Wednesday, July 23, 2014

short fiction: Bindelini's New Behavior Pattern

Bindelini couldn’t help remembering how he used to feel about his life.  He found the dusty dust jacket from his Vhs copy of Sex Organs, a very hip movie from the late 1990s.  The dust cover was underneath an improvised shelf, a space Bindelini never dusted, squashed flat, with a foot print, certainly his, in the dirt and cob web filaments.   He had his VCR and deep dish twelve inch television   on the shelf above, with a load of VHS tapes stacked, out of their dust covers, on the ‘unit.’ All appliances are a ‘unit.’   Not at all typical of the old Bindelini, the new one picked up the dirty dust cover from one his old favorite movies, Sex Organs, and threw it in his flimsy plastic trash receptacle.   The receptacle was a cheap imitation of the more famous Rubbermaid type of office shit can.  Bindelini got his at a dollar store.


He had grown slightly more decisive in the last twelve months, and clear as a reading on a digital micrometer, he had grown as a person.   No more hoarding.  No more retaining posessions that aren’t helping his case.  The movie made him remember Dahlia, with whom he had hoped to have at least a tolerable working relationship at Pressley Ridge Schools, where both losers worked as ‘residential advisors. ‘   They served as role models for people with special needs.  And a fucking fine role model Dahlia provided, trading sex for drugs or over-time and other little job perks.    That relationship was a sore spot in Bindelinis memory banks, and the movie reminded him of her.   One thing they had in common was that they both loved that really hip, cool movie about lively, entertaining career criminals.

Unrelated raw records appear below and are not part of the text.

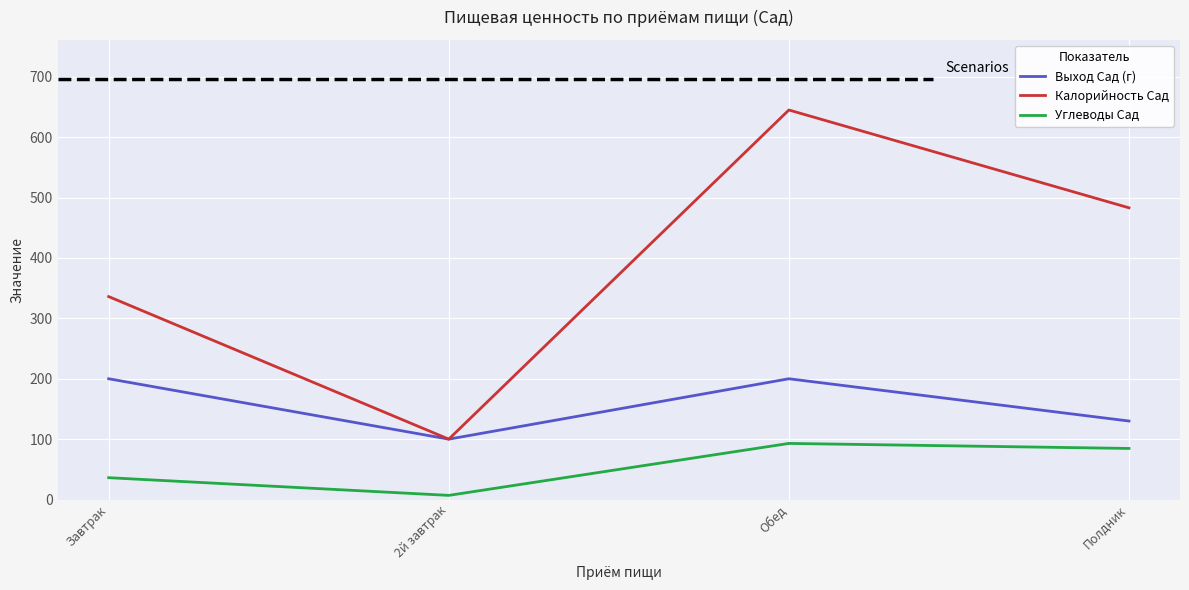

True or false: Выход Сад (г) has more than 2 interior local peaks.

False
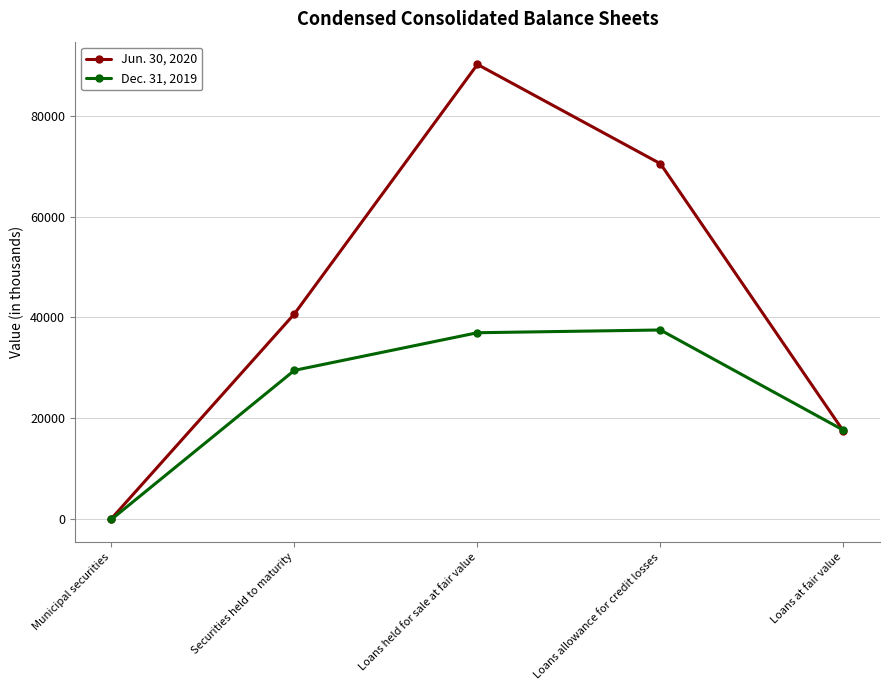

Is it true that Jun. 30, 2020 equals 90135 at Loans held for sale at fair value?

True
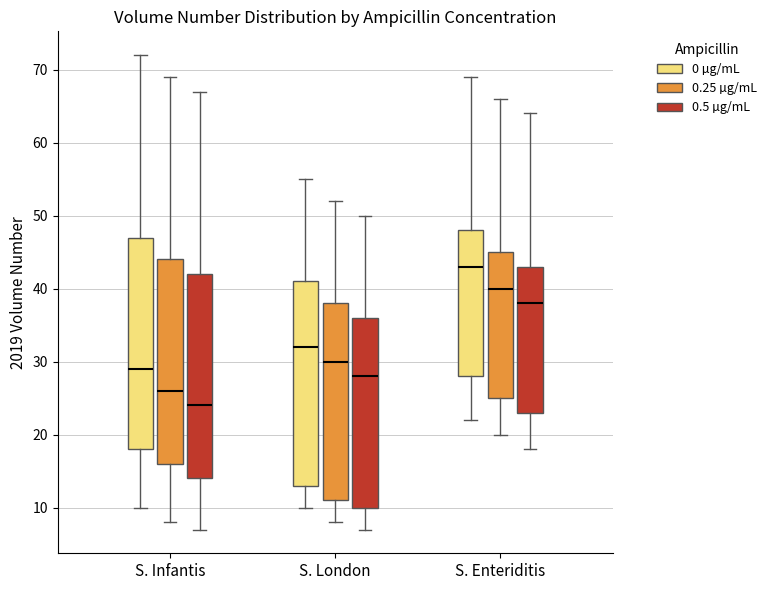

Which box is the tallest, from its lower edge to its upper edge?

S. Infantis (0 µg/mL)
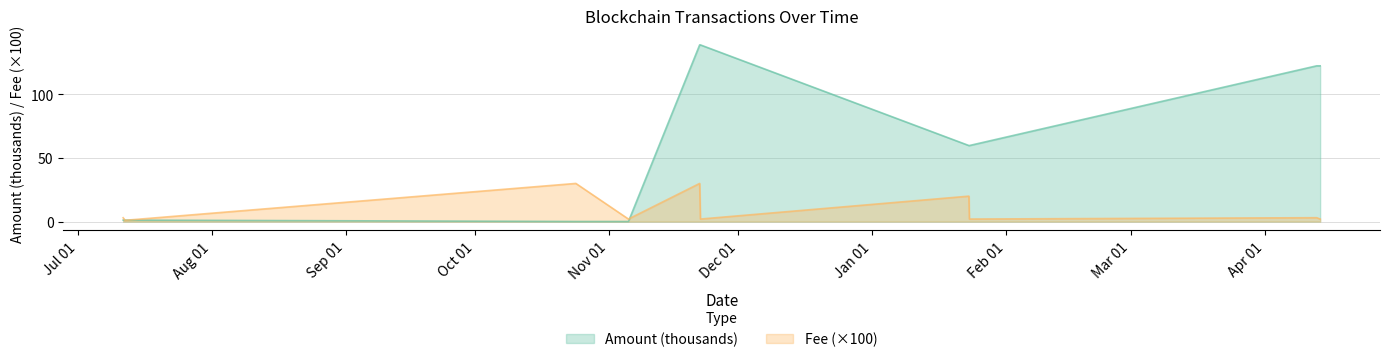

Where does the Amount series first go above 59?

2023-11-22 00:39:00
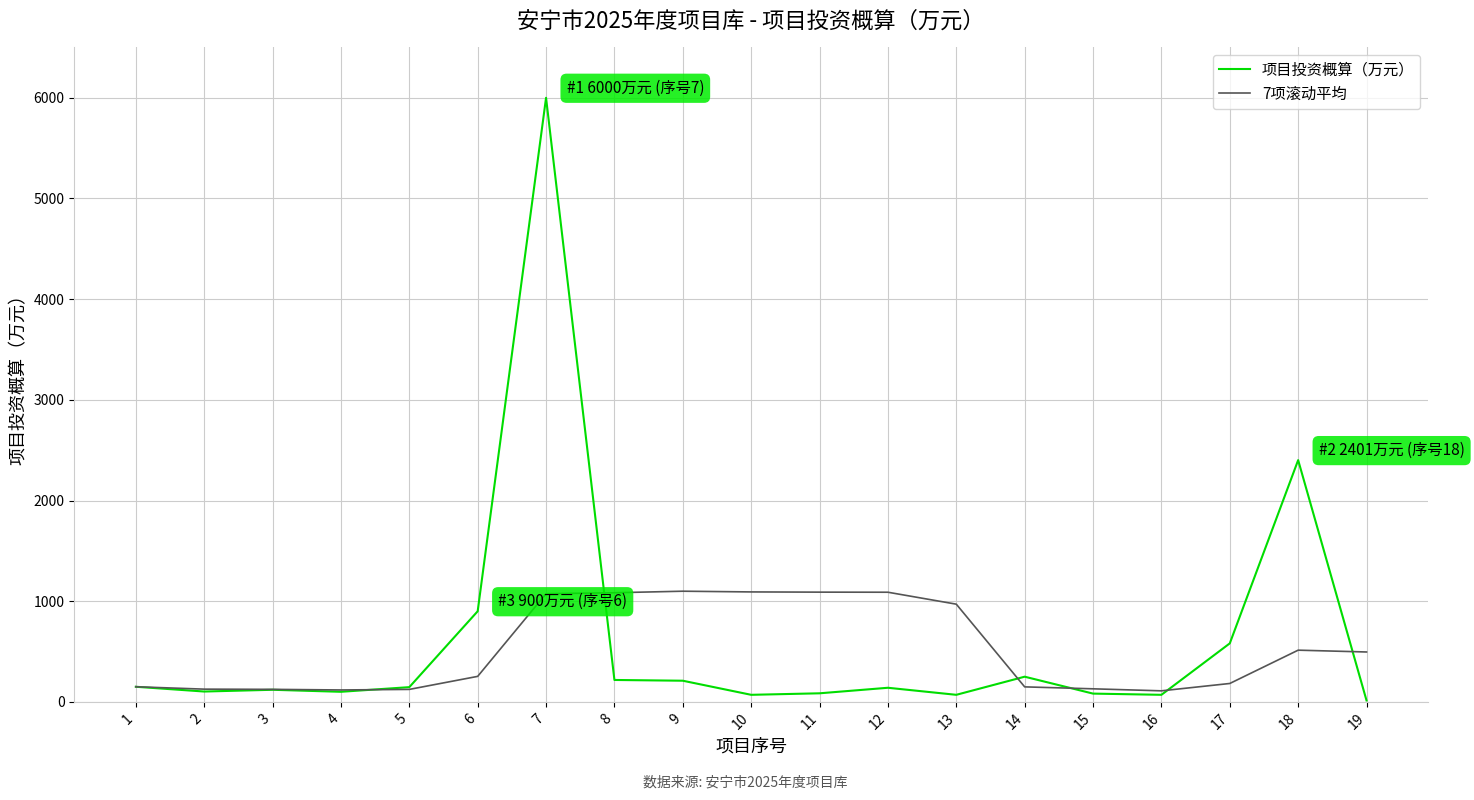

Which series has the widest spread of values?

项目投资概算（万元）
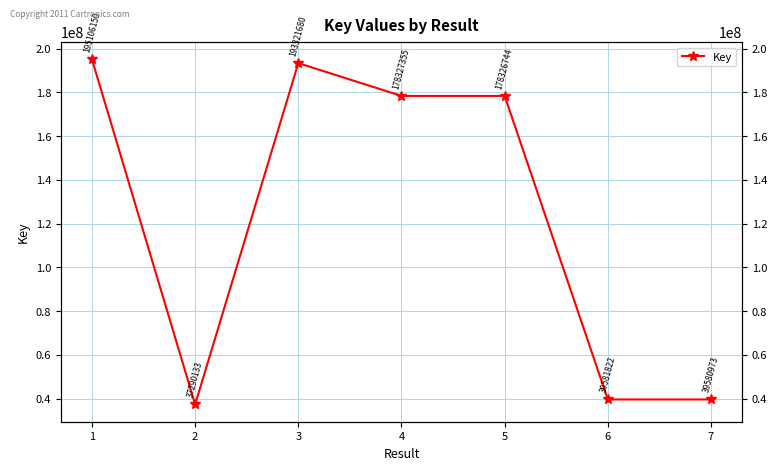

Is it true that the value at 5 is 178326744?

True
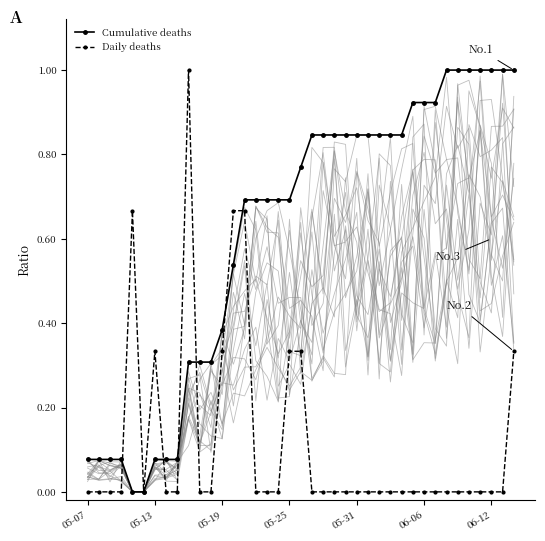

Which series ends up on top after the final intersection of Cumulative deaths and Daily deaths?

Cumulative deaths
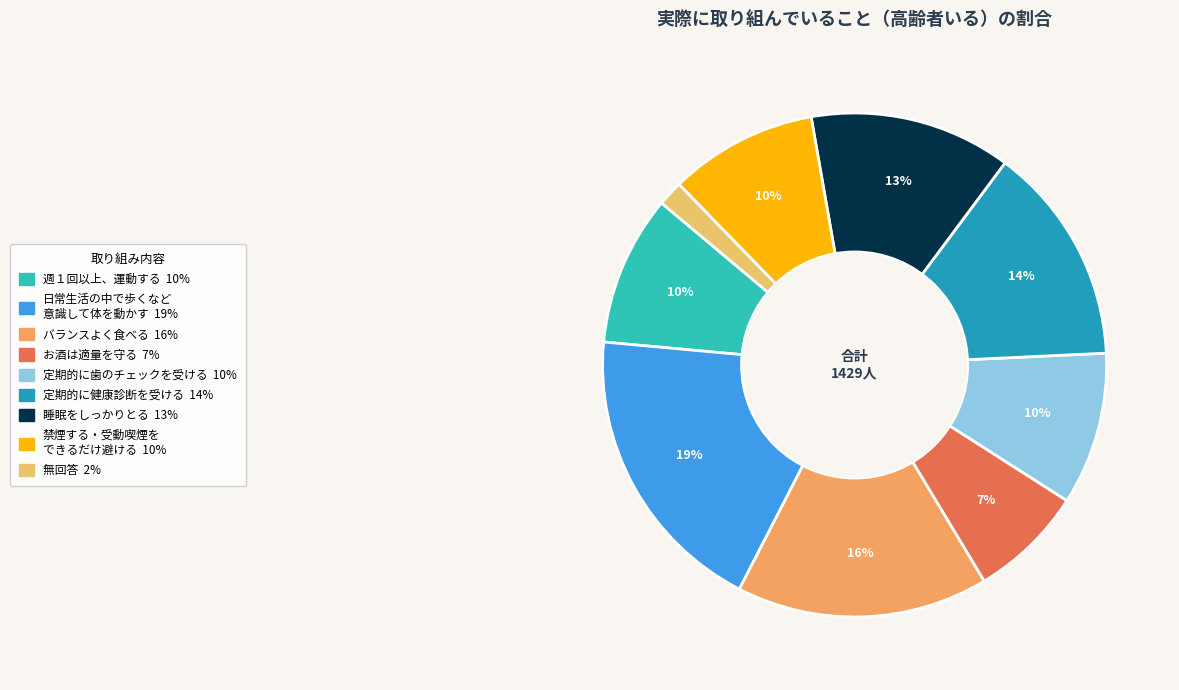

To the nearest percent, what is the difference between the largest and smallest slice percentages?

17%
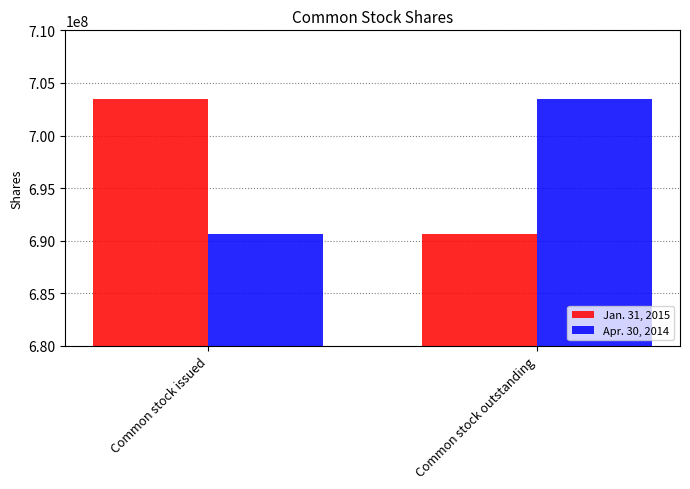

What is the total value across all series at Common stock outstanding?

1394073507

To further support throwing out the old movie, his favorite podcast hostess had talked about one of her gay men friends, who was still stuck in the 1990s.  The 20teens are  taking a purposefully innocuous state of effete suspicions and loyalist mendacity.  The friend of the hostess still wanted to be a lovable tecky in a garage band, playing some Smash Mouth covers.  No one is doing cover tunes anymore.   No one still hoards stuffed animals.  Men don’t bother with male bonding stunts, because they are either in the click or out.  To Bindelini, this was like a message directly to his heart from the podcast hostess’ lips.   Divorce from the 1990s.


There was one thing that was still viable in 2014, and that would have to be ritual.  People always had them, and always needed them.  There remained, too, the need to forget.   In the 1960s, in film, it was taught to us all that people go to bars, friendly ones, with people in suits and fedoras, and in the bar they drink to forget the things that didn’t work out too cool for them.  That approach stopped working for people around the time the post offices started laying off postal workers, in the 1970s.  It became popular to refer angry people to a shrink.  

This brings us all to the disposition of an outdated movie on VHS, which is also outdated, even though you can watch all the movies you want on your VHS unit.  It’s the penalty phase of a situation, an ordinary, unimportant situation.  And it is spiritual, for elsewise, it would be acceptable to just toss the film in the trash.  Bindelini found his Crossman pump action BB pistol, set the film Sex Organs on his mantle, placed a phone book behind the video cassette, and took to firing pellets at it.  His first shot grazed the door to the film, the thing that gets lifted inside your VCR, so the cogs and magnetizers can have at the sanctity of human perception, against an ordinary perception of ordinary daily life.  Films make people wish they were different from themselves, and more similar to members of a super hip ensemble cast. Bindelini’s second shot cracked into the clear plastic in front of the tape inside, but the cast of the film was undoubtedly still alive, the way you can’t kill a bank robber by just shooting into his/her house, through a window.  The perp must be where the bullets are, just like a commoner has to be where the action is to get anywhere in this life.   Aiming more carefully, his third pellet hit the spool of VHS tape somewhere in the mid section, and was most unlikely to have done much harm to the super-hip.  It was then that he needed to think about what he was doing.  How many pellets must he shoot before a film such as Sex Organs dies?  Is ‘hip’ able to die, same as a person?  And will it’s death result in a future worth taking out of it’s dust jacket?  Of course not.  But still, we need rituals.  We need a source of hope.  Bravo, Bindellini, for doing exactly the right thing.